Protogroup’s 105-condo, 400-to-500-hotel room development will be joined by a 100-condo, up-to-900-room hotel-and-condo complex Toronto-based investment firm Bayshore Capital plans to build south of Sun Splash Park.
“For us in particular, a project that has more hotel rooms than condos is more helpful to us in the short run,” said Don Poor, director of the Ocean Center, which will be just up the road from both developments. “In the long run, the condos attract more high-end development and improve the quality of the surrounding (neighborhood). (Residents) have (year-round) demand for high-end restaurants, high-end retail and so forth.”
The Protogroup property will feature an independent hotel, complete with retail space, a conference center and luxury amenities, Lysich said.

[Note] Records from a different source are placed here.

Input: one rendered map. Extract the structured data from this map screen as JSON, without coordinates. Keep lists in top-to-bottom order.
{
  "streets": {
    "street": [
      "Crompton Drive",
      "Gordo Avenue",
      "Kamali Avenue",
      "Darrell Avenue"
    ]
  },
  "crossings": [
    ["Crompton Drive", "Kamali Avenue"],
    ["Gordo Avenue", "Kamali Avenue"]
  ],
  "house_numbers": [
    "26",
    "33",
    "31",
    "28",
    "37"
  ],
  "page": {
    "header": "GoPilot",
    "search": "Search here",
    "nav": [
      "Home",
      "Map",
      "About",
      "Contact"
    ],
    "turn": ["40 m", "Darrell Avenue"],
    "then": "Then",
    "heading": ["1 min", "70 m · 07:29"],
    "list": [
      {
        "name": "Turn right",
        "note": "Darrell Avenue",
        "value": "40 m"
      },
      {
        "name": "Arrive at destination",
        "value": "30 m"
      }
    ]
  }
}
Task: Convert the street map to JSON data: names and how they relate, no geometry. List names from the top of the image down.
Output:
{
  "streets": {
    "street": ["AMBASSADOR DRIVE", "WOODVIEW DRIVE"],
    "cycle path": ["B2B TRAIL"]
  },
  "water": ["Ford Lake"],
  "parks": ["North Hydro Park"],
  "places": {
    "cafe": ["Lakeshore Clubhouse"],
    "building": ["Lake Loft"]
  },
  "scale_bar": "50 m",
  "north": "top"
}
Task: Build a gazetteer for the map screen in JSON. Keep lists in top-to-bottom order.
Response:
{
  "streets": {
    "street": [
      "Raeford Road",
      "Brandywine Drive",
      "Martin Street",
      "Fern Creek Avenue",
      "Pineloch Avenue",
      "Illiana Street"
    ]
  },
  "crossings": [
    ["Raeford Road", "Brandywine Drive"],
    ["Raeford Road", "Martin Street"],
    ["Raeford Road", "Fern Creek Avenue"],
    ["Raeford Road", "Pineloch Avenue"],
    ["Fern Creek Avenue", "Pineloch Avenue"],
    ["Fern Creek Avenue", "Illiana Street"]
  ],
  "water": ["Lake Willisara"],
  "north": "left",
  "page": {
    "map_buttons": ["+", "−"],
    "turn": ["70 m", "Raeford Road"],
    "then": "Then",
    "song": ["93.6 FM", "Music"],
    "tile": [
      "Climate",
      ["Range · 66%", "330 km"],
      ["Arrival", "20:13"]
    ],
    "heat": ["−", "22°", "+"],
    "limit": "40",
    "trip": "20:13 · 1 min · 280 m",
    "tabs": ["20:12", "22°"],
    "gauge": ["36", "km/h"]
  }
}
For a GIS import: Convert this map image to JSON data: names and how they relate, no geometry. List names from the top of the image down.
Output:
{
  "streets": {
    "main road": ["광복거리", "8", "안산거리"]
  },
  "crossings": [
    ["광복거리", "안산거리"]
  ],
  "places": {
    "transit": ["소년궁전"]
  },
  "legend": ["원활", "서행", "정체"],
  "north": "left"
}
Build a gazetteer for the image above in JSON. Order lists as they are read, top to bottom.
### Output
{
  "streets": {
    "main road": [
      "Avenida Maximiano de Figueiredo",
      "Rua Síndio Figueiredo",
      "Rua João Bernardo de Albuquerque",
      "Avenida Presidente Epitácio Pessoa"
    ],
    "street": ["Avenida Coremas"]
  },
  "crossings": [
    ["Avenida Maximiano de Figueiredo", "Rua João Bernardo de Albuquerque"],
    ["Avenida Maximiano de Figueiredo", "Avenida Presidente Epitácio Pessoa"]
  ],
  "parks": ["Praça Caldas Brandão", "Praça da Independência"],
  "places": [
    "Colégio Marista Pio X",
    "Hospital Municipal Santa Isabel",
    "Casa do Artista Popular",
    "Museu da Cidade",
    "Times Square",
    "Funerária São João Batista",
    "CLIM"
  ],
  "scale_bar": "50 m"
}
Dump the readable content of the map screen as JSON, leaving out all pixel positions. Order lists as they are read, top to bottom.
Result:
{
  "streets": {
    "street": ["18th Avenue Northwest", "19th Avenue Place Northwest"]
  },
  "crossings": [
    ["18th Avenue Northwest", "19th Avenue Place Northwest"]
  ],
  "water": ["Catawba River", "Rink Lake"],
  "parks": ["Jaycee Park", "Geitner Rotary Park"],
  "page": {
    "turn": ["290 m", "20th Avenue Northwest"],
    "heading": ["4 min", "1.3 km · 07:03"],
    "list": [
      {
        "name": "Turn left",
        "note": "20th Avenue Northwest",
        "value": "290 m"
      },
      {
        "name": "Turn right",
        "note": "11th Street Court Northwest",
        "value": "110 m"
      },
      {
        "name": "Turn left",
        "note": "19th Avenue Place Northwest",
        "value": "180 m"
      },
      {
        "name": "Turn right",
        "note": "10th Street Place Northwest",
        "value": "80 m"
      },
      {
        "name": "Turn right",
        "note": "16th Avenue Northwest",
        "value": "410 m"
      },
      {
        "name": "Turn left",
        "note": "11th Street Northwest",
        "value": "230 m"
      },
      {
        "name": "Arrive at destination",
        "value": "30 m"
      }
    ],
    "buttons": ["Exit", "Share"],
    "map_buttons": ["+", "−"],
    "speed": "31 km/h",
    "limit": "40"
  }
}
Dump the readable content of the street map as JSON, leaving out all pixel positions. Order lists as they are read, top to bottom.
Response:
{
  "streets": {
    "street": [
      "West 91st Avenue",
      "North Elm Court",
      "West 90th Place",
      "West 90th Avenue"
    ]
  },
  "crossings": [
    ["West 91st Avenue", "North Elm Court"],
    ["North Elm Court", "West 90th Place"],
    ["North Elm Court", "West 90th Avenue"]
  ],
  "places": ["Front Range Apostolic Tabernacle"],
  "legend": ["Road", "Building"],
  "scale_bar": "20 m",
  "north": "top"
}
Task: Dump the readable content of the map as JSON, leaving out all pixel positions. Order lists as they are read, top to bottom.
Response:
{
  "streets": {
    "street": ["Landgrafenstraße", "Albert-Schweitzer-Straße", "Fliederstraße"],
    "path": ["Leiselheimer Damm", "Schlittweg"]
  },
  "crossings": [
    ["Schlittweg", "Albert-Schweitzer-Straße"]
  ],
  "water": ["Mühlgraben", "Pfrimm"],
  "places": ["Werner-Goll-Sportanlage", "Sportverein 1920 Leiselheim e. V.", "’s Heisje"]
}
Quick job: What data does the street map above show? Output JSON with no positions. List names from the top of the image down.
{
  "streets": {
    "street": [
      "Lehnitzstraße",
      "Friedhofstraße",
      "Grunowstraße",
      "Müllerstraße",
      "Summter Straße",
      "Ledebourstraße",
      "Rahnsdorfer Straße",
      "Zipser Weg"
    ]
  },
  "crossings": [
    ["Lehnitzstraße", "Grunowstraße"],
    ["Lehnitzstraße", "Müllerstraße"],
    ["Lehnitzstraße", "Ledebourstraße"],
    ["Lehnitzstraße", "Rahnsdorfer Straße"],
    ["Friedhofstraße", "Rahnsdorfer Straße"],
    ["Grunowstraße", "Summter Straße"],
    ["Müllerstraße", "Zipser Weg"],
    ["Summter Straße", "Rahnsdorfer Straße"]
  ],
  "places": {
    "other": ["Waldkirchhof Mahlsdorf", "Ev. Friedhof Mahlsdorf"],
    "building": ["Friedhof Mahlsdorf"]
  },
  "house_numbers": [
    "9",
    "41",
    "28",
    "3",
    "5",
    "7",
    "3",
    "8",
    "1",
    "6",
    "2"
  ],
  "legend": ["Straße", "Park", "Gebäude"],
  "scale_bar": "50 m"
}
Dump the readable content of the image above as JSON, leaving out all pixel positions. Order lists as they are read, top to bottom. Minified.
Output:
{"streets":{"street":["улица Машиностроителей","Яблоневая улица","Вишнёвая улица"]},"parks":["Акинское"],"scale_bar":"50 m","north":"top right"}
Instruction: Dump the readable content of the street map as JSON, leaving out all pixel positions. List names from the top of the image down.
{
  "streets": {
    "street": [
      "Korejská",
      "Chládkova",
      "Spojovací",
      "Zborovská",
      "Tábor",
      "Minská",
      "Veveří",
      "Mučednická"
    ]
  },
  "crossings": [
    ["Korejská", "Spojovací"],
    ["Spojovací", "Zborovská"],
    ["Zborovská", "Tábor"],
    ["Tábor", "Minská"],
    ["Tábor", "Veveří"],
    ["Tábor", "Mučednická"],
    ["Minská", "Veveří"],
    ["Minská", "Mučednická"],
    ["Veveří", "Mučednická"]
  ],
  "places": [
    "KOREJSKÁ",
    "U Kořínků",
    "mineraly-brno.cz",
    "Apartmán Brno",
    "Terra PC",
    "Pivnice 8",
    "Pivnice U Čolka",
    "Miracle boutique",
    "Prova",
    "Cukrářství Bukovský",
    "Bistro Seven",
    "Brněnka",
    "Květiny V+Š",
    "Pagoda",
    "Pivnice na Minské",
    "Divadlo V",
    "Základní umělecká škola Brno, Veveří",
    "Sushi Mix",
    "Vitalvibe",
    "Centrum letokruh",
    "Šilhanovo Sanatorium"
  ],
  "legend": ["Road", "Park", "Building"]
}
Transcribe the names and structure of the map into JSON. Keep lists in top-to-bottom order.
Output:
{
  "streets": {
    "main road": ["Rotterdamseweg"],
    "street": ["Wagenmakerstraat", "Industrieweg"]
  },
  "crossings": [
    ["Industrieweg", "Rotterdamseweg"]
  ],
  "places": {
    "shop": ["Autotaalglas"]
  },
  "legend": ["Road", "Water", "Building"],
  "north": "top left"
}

The Bayshore property will have a branded luxury hotel, though the company is not yet ready to announce the flag under which the hotel will operate, said chairman and CEO Henry Wolfond.
“This will be a luxury resort hotel and residential condominium unique to the Daytona Beach market,” Wolfond said of his company’s project. “Once the brand is announced, we have no doubt whatsoever that it will transform and revitalize Daytona Beach to its past glory.”
And branding often is a key selling point for condo buyers looking at mixed-use hotel developments, Lesser said. Well-off buyers typically like the prestige of owning property associated with posh hotel chains like St. Regis or Ritz-Carlton.
“There is cache associated with (owning a condo attached to a hotel) for folks,” he said. “I can’t say that I have come across a large hotel with residences that wasn’t branded.”
As it stands, the Protogroup complex, tentatively named The Daytona Beach Convention Hotel & Condos, will not have a branded hotel, which could make it difficult not only to attract residents but also to obtain financing — a task already difficult because of tight credit for condo projects, Sonnenblick said.
“I don’t believe that there is any construction financing today for unbranded four-star hotels,” he said. “Every construction lender I talked to requires having a brand attached to new hotel projects.”
However, Lysich said Protogroup has the funds to cover about half the construction cost and that the other half will come from investors, a bank or both.
Bayshore is “highly confident” it can finance its project, Wolfond said, adding the company should have lenders in place within the next 60 days.
If the projects are built, they will go a long way toward modernizing Daytona Beach’s tourism scene, said longtime local hotel developer George Anderson.
“It’s definitely a big plus for Daytona Beach when you have someone with capital who’s willing to run with it,” Anderson said. “The world of vacationing is going to change, and Daytona hasn’t stayed up with the times.”